On your journey you will find spiritual manipulators, those that tempt you to nominalism and those who use power in the church the wrong way. You will know them by their fruit. Use one of the gifts the Spirit gives you for your journey: Discernment.

 

“Not everyone who says to me, ‘Lord, Lord,’ will enter the kingdom of heaven, but the one who does the will of my Father who is in heaven.”

God is looking for the faithful yet honest ones to follow him, to know him, and to represent him. He will give us great gifts by the power of his Spirit to do great things on this earth, but sometimes we can get too enamored with the gifts or the greater mission. Your faith must be built on the foundation of being close to God in relationship. The journey is actually all about this.

 

“Everyone then who hears these words of mine and does them will be like a wise man who built his house on the rock. And the rain fell, and the floods came, and the winds blew and beat on that house, but it did not fall, because it had been founded on the rock.”

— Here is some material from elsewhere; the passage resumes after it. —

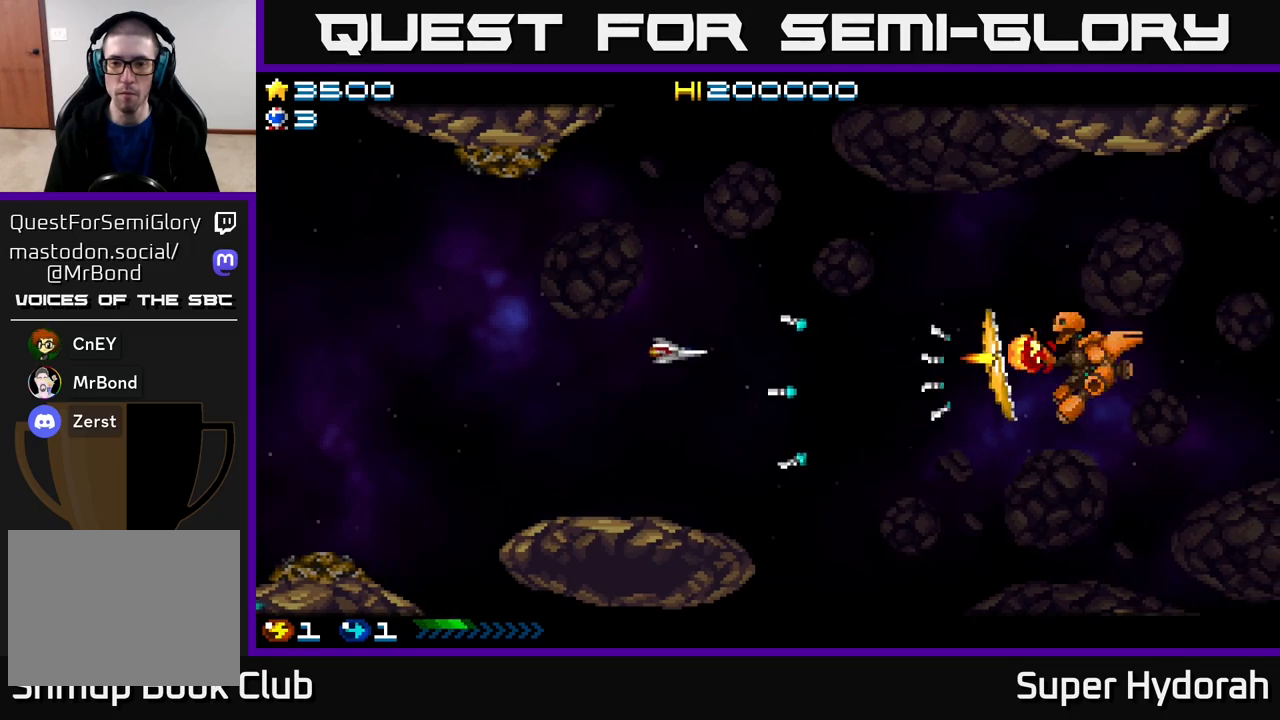
{"buttons": ["A", "DPAD_DOWN", "DPAD_LEFT"], "events": [[167, "DPAD_LEFT", "up"], [217, "DPAD_RIGHT", "down"], [450, "DPAD_RIGHT", "up"], [483, "DPAD_DOWN", "down"], [483, "DPAD_LEFT", "down"]]}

If you continue to be faithful and honest with God, your faith foundation will be strong as a rock and you will begin to see the faith house you can build with God in your life. Each room will have a memory of faith or maybe a photo from the journey to remind you how far you have come.

 

This journey of owning our faith will never end. It will have valleys and mountains. There will be advances and regressions. God will bring like-minded friends (church) on the journey and also put people (elders and mentors) in your path to direct you at opportune moments. Just remember it is a journey that has great riches to be found—pearls, treasures, Images of God, beauty. Try to enjoy it!

I would never take back the last 10 years of seeking God. He has been faithful to answer all the doors I knock on and to be found when I truly sought him.

 

Have you experienced this? Where has your journey taken you?